この作品は、外見なんて関係ない、心が大事みたいな綺麗事にせず、リナにとって美しくあることが本当に大切だったからこそ、それを失うことがあれだけ辛いんだと描いていたのが良かった。
北川景子が演じていることもあって、余計に印象に残った。
マキとの関係は、観終わってから色々考えてしまう。
小学生の頃のリナの誕生日会がマキの思い出として描かれるのも好きだった。あの短い場面だけで、リナがどんな家庭で育ったのかが見える。最初は父親が至極真っ当な人に見えたけど、実際の誕生日の様子を見ると、リナはかなり愛され、甘やかされて育ったんだろうなと感じた。
そして、それをリナ本人の回想ではなく、マキが覚えている記憶として見せるのがまた良いと感じた。
マキにとっては大切なリナの思い出なのに、リナ本人からしたら忘れているかもしれない些細な一日。同じ記憶でも2人にとっての重さが違うという構造にも繋がっていて、脚本の良さを感じる。
だからこそ、リナがもともと周囲を大切にする人格者で、たくさんの友達に囲まれていて、お見舞いにも色んな人が来ていたとしたら、突然友達だからと頻繁に会いに来るマキを、リナがこの人、ちょっと怖いなと受け取っていたとしてもおかしくないと思う。
そう考えると、この二人の関係はマキの友情だけで成立したものではなくて、病気になって、それまでの人間関係を失ったリナの孤独があったからこそ成立したものでもあるんじゃないかと思った。
それでも、マキと出会ったことでリナがここまで変わったのは事実。
看護師になろうと思うところまで、生き方そのものに影響を与えた。
だからこそ最後が辛かった。
もう会話もできず、身体もほとんど動かせなくなったマキを前にして、リナがマキの思っていることは分かると語る。
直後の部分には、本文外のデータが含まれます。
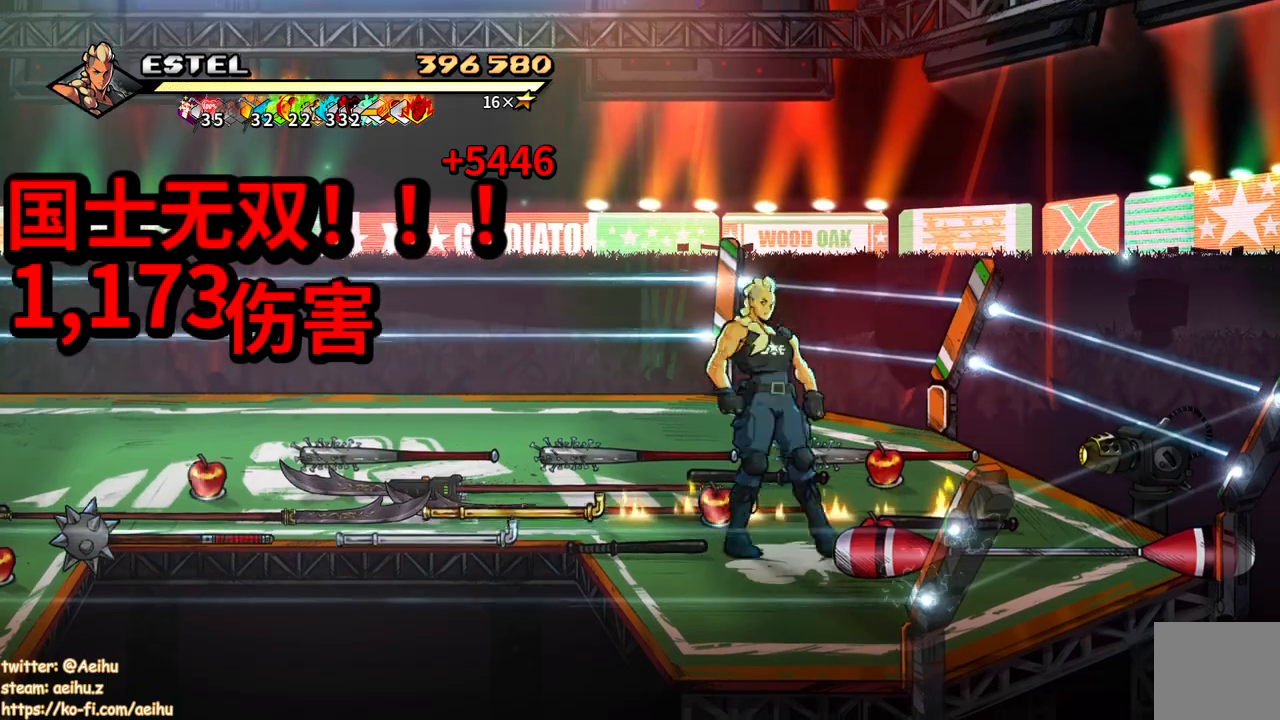
{"buttons": [], "events": [[33, "DPAD_UP", "up"], [83, "DPAD_LEFT", "up"], [133, "CIRCLE", "down"], [267, "CIRCLE", "up"]]}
でも、本当に分かっているんだろうか、とリナ自身が考えてしまう。
マキのことを誰より知っているからこそ、分かる部分はきっとある。
でも、本人が意思を伝えること自体が難しくなったとき、その人が今何を思っているのかなんて、結局は本人にしか分からない。
そこを考えたまま、マキが死んでしまう。
リナにとっては、自分の人生を変えるほど大きな存在になった人なのに、その人との意思疎通すら最後には確かめきれないままいなくなってしまうのが、ただただ辛かった。
マキからもらったものがあるから、これからも生きていけるみたいに綺麗に片付けるには、リナにとってマキはあまりにも大きな存在だったんじゃないかと感じた。
観終わったあとも、マキがいなくなったリナのことを考えてしまう映画だった。